Flames of Hate
By Mohammad Abdul | News & Politics | Published 9 years ago
A violent and uncontrolled mob, the exploitation of religion to camouflage hidden motives, and the complete inability of state institutions to discharge their constitutional duty to protect minorities are what define the burning of a large chipboard factory on GT Road, Jhelum on November 20. The genesis of this tragedy has its roots in fresh allegations of blasphemy levelled, this time against members of the Ahmadi community who owned a factory in the area. Established in 1947, this enterprise was reduced to ashes and rubble within a few hours, and the perpetrators of the arson comprised people living in the area, many of whom were employed at the factory.
It began when the police desisted from arresting the factory owner whom the cleric at the local mosque had accused from the pulpit, through a loudspeaker — the use of which for khutbas (sermons), is by law, illegal — of blasphemy. An angry mob collected and went on the rampage, setting the building on fire and looting everything they could find from the houses of the factory’s managerial staff and even from the quarters of low-grade workers at the factory. Heavy domestic furniture like tables and sofas, which they could not carry with them, meanwhile, was burnt. The factory owner’s residence, too, was set ablaze. Residents of these premises had to flee for their lives.
While the police did not arrest the factory owner, it did, according to senior police officer Adnan Malik, arrest and register a blasphemy case against the head of security at the factory, who had been accused of ordering the burning of copies of the Quran. Four other people were also arrested and later released. But even these actions were not sufficient to stem the carnage as announcements were made at local mosques riling up the public against the factory.
In the aftermath, the gutted area made for a sad sight. In one home the school uniforms of young girls were still hanging in a closet, pygmy turtles slowly moved around in a glass bowl, bits of food lay on tables, a maid’s slippers lay on the rug by the kitchen door — symbols of everyday, ordinary lives. But in a flash that life seemed over. The people who lived in these homes were forced to run, leaving those lives behind.
It seemed as though an entire community was being made to pay for an unsubstantiated charge by a fire-spouting cleric. Mob psyche does not, of course develop instantly. In this case repeated calls from the pulpits of the area’s mosques and SMSs exhorting believers to wage jihad against minorities, and allegations of the Holy Quran having been burnt, continued to fire the imagination and zeal of the largely disenfranchised people of the area. That the calls were made from the loudspeakers in mosques in blatant violation of the recently promulgated Loudspeaker Act and the National Action Plan seemed to have been completely ignored by the area’s authorities.

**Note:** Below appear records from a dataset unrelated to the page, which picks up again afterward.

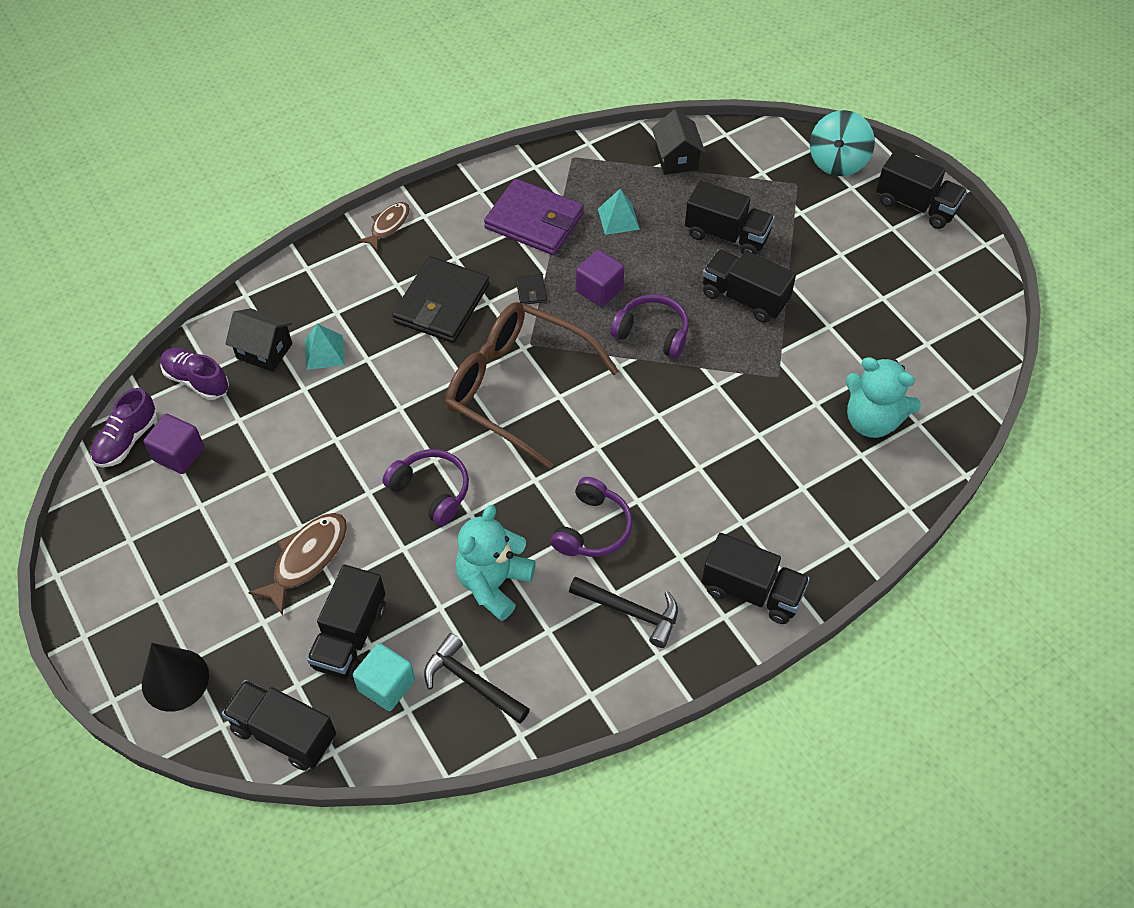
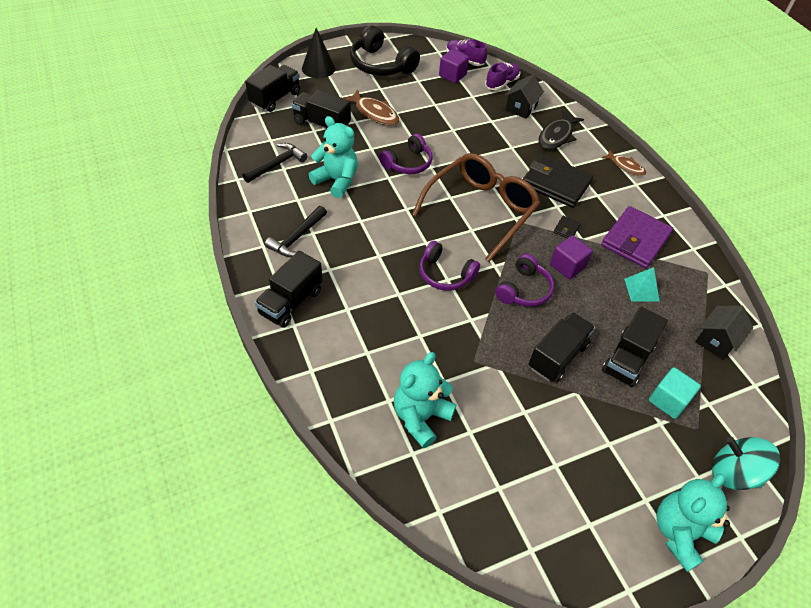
camera: 95 degrees right, 5 degrees down
turquoise pyramid [305,324,345,370] -> none
turquoise cube [353,643,415,711] -> turquoise cube moved to [649,367,701,419]
black wallet [516,274,547,304] -> black wallet turned 60 degrees counterclockwise [553,216,581,238]
purple headphones [551,477,632,557] -> purple headphones moved to [419,241,480,291]
black house [652,110,705,175] -> black house turned 45 degrees counterclockwise [695,305,753,360]
black truck [876,148,967,229] -> turquoise teddy bear [656,474,730,572]
none -> black headphones [350,25,420,76]
none -> black fish [539,110,584,150]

In the space of three to four hours the momentum built, culminating in the mob violence. Interestingly, the factory is situated about five kilometres from the headquarters of the district police and district administration, where announcements from loudspeakers are clearly audible. But no move was made to pre-empt what was clearly brewing, and no agency was able to intercept or trace any SMS.

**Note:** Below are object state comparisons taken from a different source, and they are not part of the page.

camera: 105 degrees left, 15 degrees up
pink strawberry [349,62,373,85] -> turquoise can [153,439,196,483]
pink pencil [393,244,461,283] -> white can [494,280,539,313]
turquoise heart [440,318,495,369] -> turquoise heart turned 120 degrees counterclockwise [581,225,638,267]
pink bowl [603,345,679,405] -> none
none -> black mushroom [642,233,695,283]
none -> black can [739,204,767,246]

The public representatives of the area meanwhile, say they only learnt of the incident when the mob had blocked the GT Road. Mehar Fayyaz, a member of the Punjab Assembly in whose constituency the ill-fated factory lay, says he came to know about the incident after the crowd had started to march towards the factory. He contends nobody in the area told him about the announcement on the mosques’ loudspeakers.
The police only sprang to action when the factory administration informed them that angry crowds had gathered outside the factory. And, when they did reach the scene, they comprised less than two dozen policemen — and none of them in riot gear.

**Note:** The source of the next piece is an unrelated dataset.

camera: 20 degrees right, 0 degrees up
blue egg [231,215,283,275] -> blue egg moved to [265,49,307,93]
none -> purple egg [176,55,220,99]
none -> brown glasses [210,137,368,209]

So what does this indicate? Is the police incapable of addressing such situations — as have been witnessed only too often in the Punjab recently, among others, the burning alive of a Christian couple in a brick kiln. Or is it unwilling to act? There can be no denying that there is a dire need to revamp the police department in terms of weapons, training and human resources. The lack of these hinder police performance. In the Jhelum episode, the DPO (District Police Officer) Mujahid Akbar Khan who arrived at the scene was reportedly hit by bricks from the crowds when he was trying to help the families fleeing from the residential apartments as the factory was being attacked.
The day after the arson episode, the Ahmadiyya mosque situated about one kilometre from the factory in the Kalla Gujran area came under attack. An angry crowd converged and inscribed graffiti on its walls. Members of the crowd claimed they had discovered desecrated copies of the Holy Quran, bottles of liquor and CDs of porn movies from the Ahmadi place of worship. With such charges, the religious zealots on the scene further enflamed the passions of the mob. But in the same area a shopkeeper, who is not a member of the minority community remarked, “This is a place of worship. It was established in the early 1980s. I see the elderly people from the homes in a nearby street visit the mosque daily. How is it possible that these clearly decent, old people — men and women, parents and grandparents — watch porn movies and drink here? I have never seen them coming out of their mosque in an intoxicated condition.”
While some political leaders and law-enforcers have expressed regret about the incident, nothing has changed. Unless strong action is taken against the sponsors of hate and violence, unless the public is taken on board and educated, unless the police are trained and equipped to deal with such situations, the chances are minorities will remain an endangered species in Pakistan.